Friday, 3 October 2014

DNA testing Foreign Dogs

 Over the past few years there have been an increasing number of street dogs being brought to the UK for rehoming.  Just in the past year I have noticed a sharp increase of street dogs, particularly from Romania, coming to the UK and owners are asking me for DNA tests.  
 The Blackdog DNA database of known dog breeds is intended only to test dogs from the UK, US, Australia, Canada and near Europe such as Eire, France and Germany.  Known pedigree breeds make up this database.  A dog rehomed from the streets in Romania is extremely unlikely to have any UK pedigree dogs in its ancestry!  Do you expect a Cardigan Welsh Corgi to be roaming the streets in Romania?  or perhaps a Pedigree Basenji? a prizewinning German Spitz?? or a Champion Poodle?  It just doesn't work, and it is not realistic to expect to find any known UK breeds in there.
Your dog might have the appearance of a dog breed you recognize from the UK Pedigree known dogs, but that is where it ends.  Street dogs have been roaming and breeding uncontrolled for as long as humans have been civilized.  Their appearance is determined by genes which control things like ear length, nose length, colour, coat, leg length.  It is just coincidence when these genes come together in a random way and the dog accidentally resembles a pedigree breed we might recognize.  In view of the sharp increase of foreign street dogs coming to the UK I have now changed the wording on my website and litereature to warn against DNA testing these dogs.  The results will reflect ancient breeds or a group of breeds which are linked historically.
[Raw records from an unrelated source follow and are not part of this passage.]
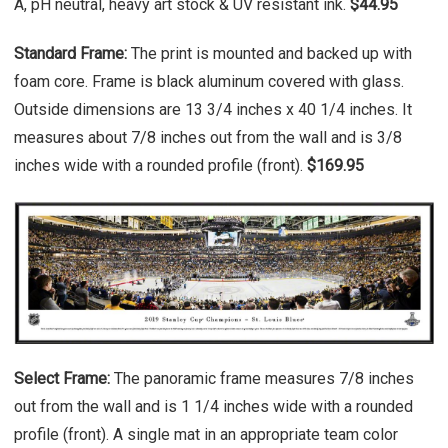
A, pH neutral, heavy art stock & UV resistant ink.
$44.95
Standard Frame:
The print is mounted and backed up with
foam core. Frame is black aluminum covered with glass.
Outside dimensions are 13 3/4 inches x 40 1/4 inches. It
measures about 7/8 inches out from the wall and is 3/8
inches wide with a rounded profile (front).
$169.95
Select Frame:
The panoramic frame measures 7/8 inches
out from the wall and is 1 1/4 inches wide with a rounded
profile (front). A single mat in an appropriate team color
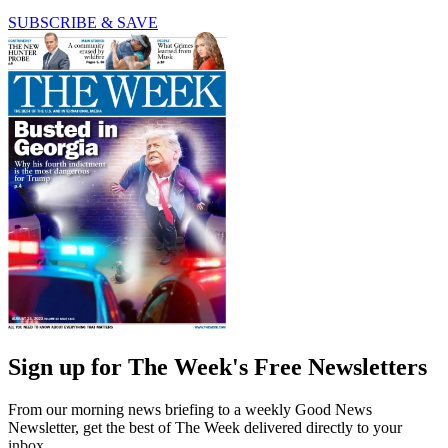
SUBSCRIBE & SAVE
Sign up for The Week's Free Newsletters
From our morning news briefing to a weekly Good News
Newsletter, get the best of The Week delivered directly to your
inbox.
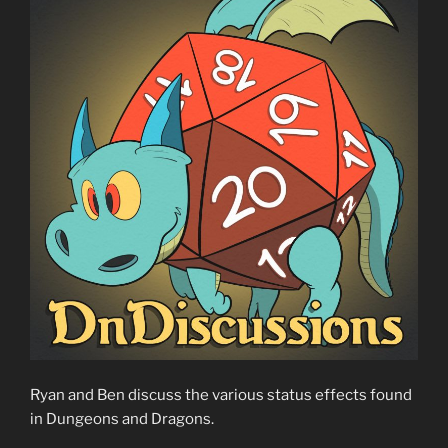
Ryan and Ben discuss the various status effects found
in Dungeons and Dragons.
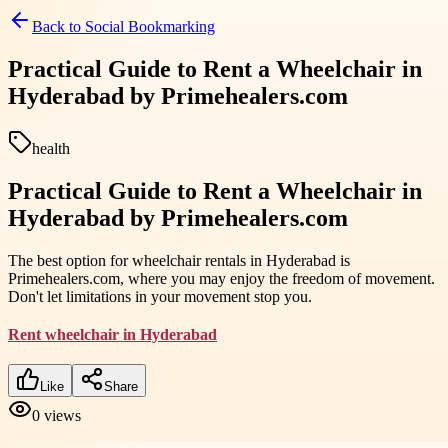
Back to
Social Bookmarking
Practical Guide to Rent a Wheelchair in
Hyderabad by Primehealers.com
health
Practical Guide to Rent a Wheelchair in
Hyderabad by Primehealers.com
The best option for wheelchair rentals in Hyderabad is
Primehealers.com, where you may enjoy the freedom of movement.
Don't let limitations in your movement stop you.
Rent wheelchair in Hyderabad
Like
Share
0
views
This will result in a seemingly unlikely result, but reflects the true breed ancestry.

Friday, 24 January 2014

Something Smelly!

Have you noticed how in cold weather your dog takes much more time to sniff everything?  It can be annoying if you are in a hurry to get along but your dog needs to take time to read all the local information.   The reason your dog takes so long in Winter is because the scents do not smell as strong when the weather is cold.  During warm or hot weather the molecules in the object of the sniff (a pee from another dog for instance) will be moving and going around at high speed. These items of scent are called 'volatiles'.  Think of your hot cup of tea or coffee for instance.  The heat creates volatile substances that rise at high speed into the air... you know it as steam.   But in cold weather the volatile scents are hardly moving at all, and it is these volatile scents that your dog is sniffing for.  So in cold weather there is hardly any scent coming off the object that he or she is sniffing - hence, they need to give it a jolly good, long, hard sniff to find out what it is.  Give them more time please! don't just pull them away.